Discussion at the March 22 Wellington North council meeting took an interesting turn during deliberation on the municipality’s sewage allocation policy.
While the above sentence is clearly one which could be written with a straight face only by a die-hard municipal beat reporter, it is nonetheless true.
While debating some minor tweaks to the policy, which is designed to allow council some control over growth through limitations on the amount of capacity released annually, councillor Dan Yake asked if the policy was bringing pressure on staff from developers who want to move faster than allocations allow.
Mayor Andy Lennox took a stance rarely voiced at such gatherings: that it doesn’t much matter.
The mayor pointed out the pressure staff and council feel from the development community represents only one side of the equation.
“Their economics tell them sometimes that building quicker is better, and that is in conflict with what we’re trying to do, which is make sure the community is, and continues to be, a great place to live. So if some of the developers have to adjust some of their economics to make it work, then to me that’s completely appropriate because we are doing the things that we believe are right for our community in the long run,” Lennox stated.
“I often get the comment, ‘Well, why do we need to grow at all? I love the community the way it is,’” explained Lennox, who continued by noting Wellington North has “some fantastic places to live now and we don’t have to have growth at all to continue to have fantastic places to live.”
This is a pretty radical departure from the usual kowtowing to developers that goes on among many councils desperate for development and the increased assessment dollars that come with it.
There’s an argument to be made in support of Lennox’s position here, both in terms of maintaining a small-town atmosphere, which was his primary point, and perhaps fiscally as well. Municipal finance staff often assert that increased assessment allows a municipality to spread costs around, which helps keep taxes down, and tools like development charges mean that “growth pays for growth” without burdening current ratepayers.
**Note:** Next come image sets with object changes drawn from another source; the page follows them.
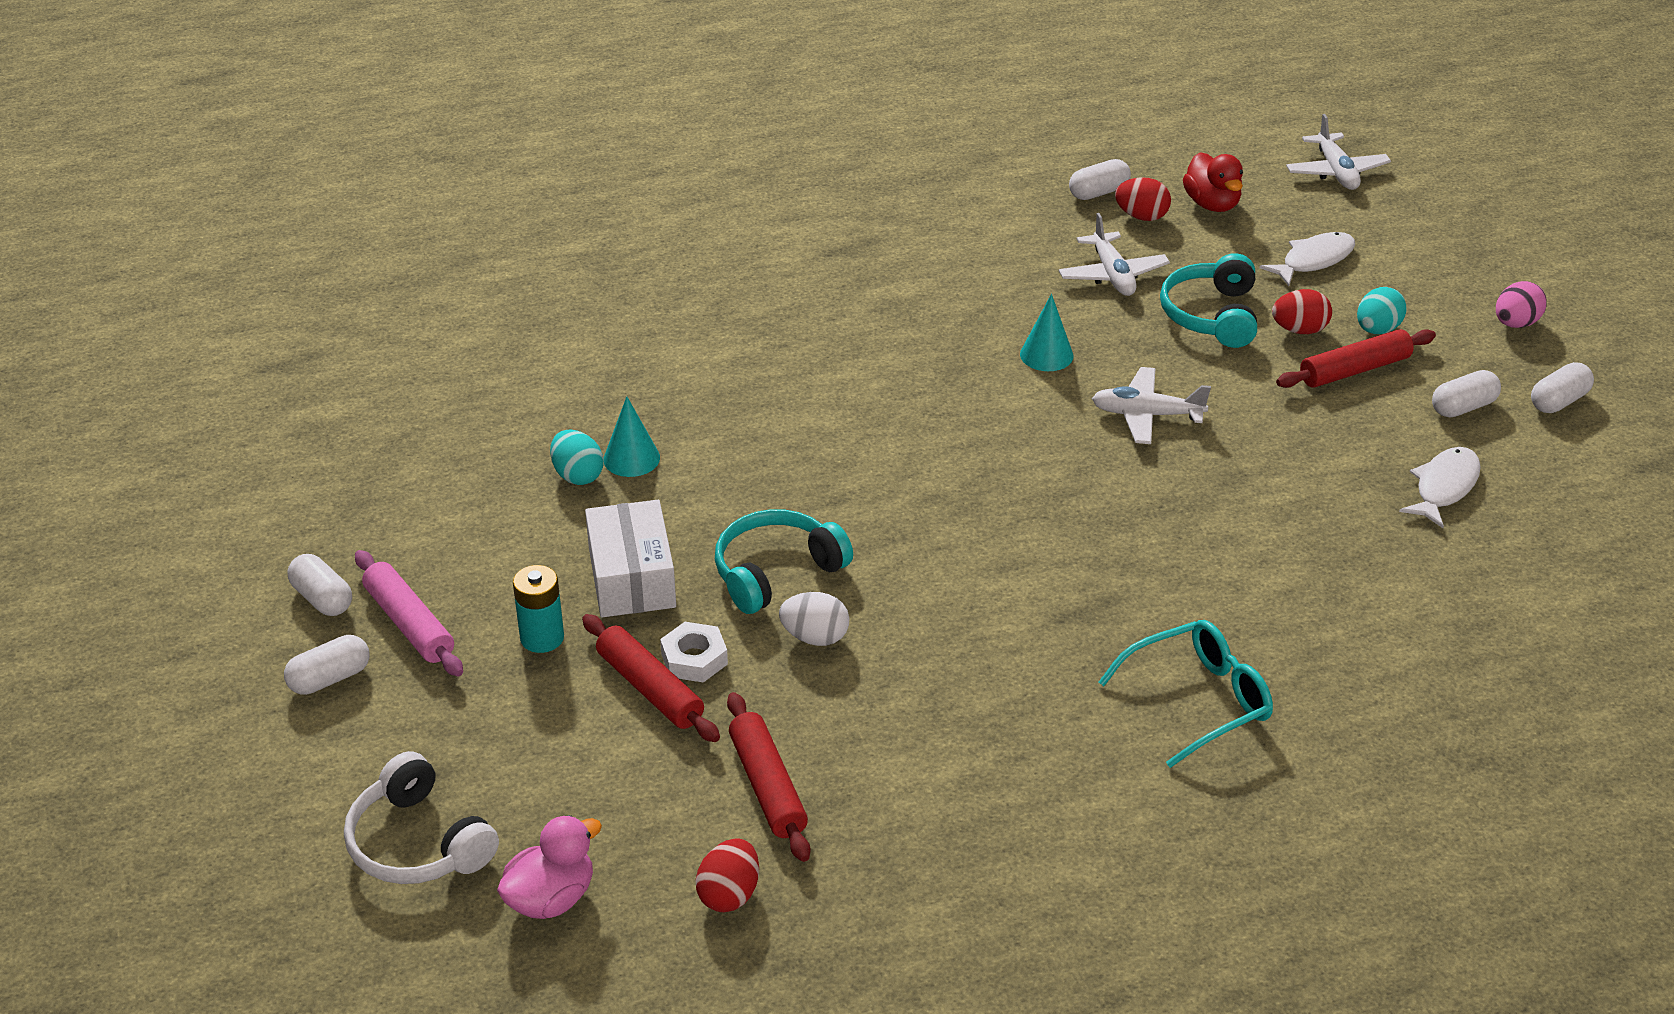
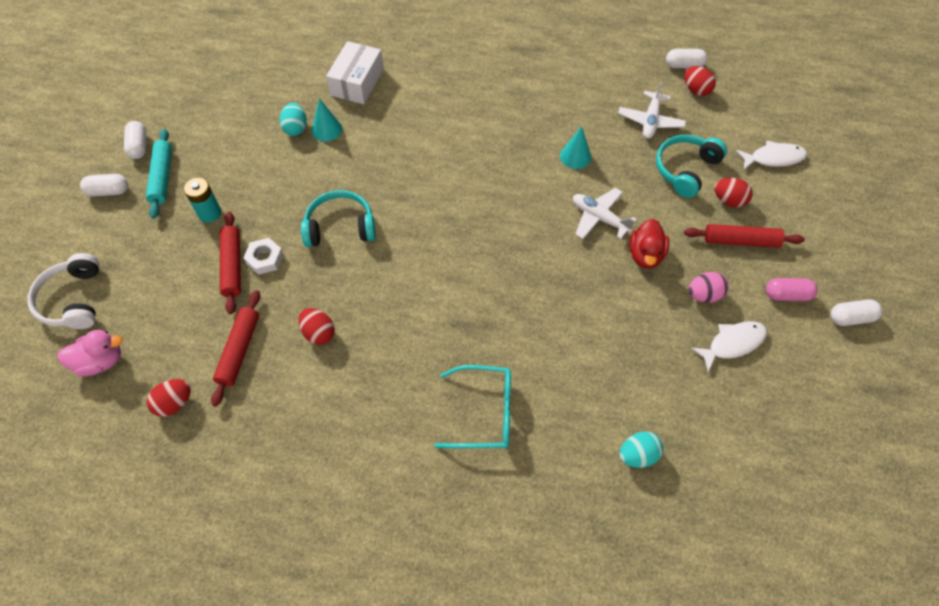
camera: 30 degrees right, 20 degrees up
pink rolling pin [355,550,463,677] -> turquoise rolling pin [146,129,172,219]
white box [585,500,676,617] -> white box moved to [326,41,384,104]
white egg [779,592,849,646] -> none
red duck [1183,152,1243,212] -> red duck moved to [629,219,669,269]
white plane [1286,114,1391,190] -> none
turquoise egg [1357,287,1407,334] -> turquoise egg moved to [620,431,663,468]
white capsule [1432,370,1501,418] -> pink capsule [766,278,818,301]
pink egg [1496,281,1547,328] -> pink egg moved to [688,272,729,303]
none -> red egg [298,308,335,345]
And yet, if any small-town homeowners were to conduct the mental exercise of moving their current abode to a significantly larger centre, they would likely find the combination of their home’s higher individual assessment and the local mill rate would see them paying even more property tax on the same type of house.
So who needs growth?
Well, we all do, it can also be argued. Financially, as communities that aren’t renewed with both new residents and new infrastructure will atrophy and end up with a smaller pool of hangers-on left to pay for ongoing maintenance and upgrades needed to remain viable.
And then there’s the whole question of why are the “rights” of residents already here more important than those of people seeking to move in, or to branch out from their family homes into places of their own? Is the latter’s need for affordable housing less imperative than the sanctity of the single-family home neighbourhood?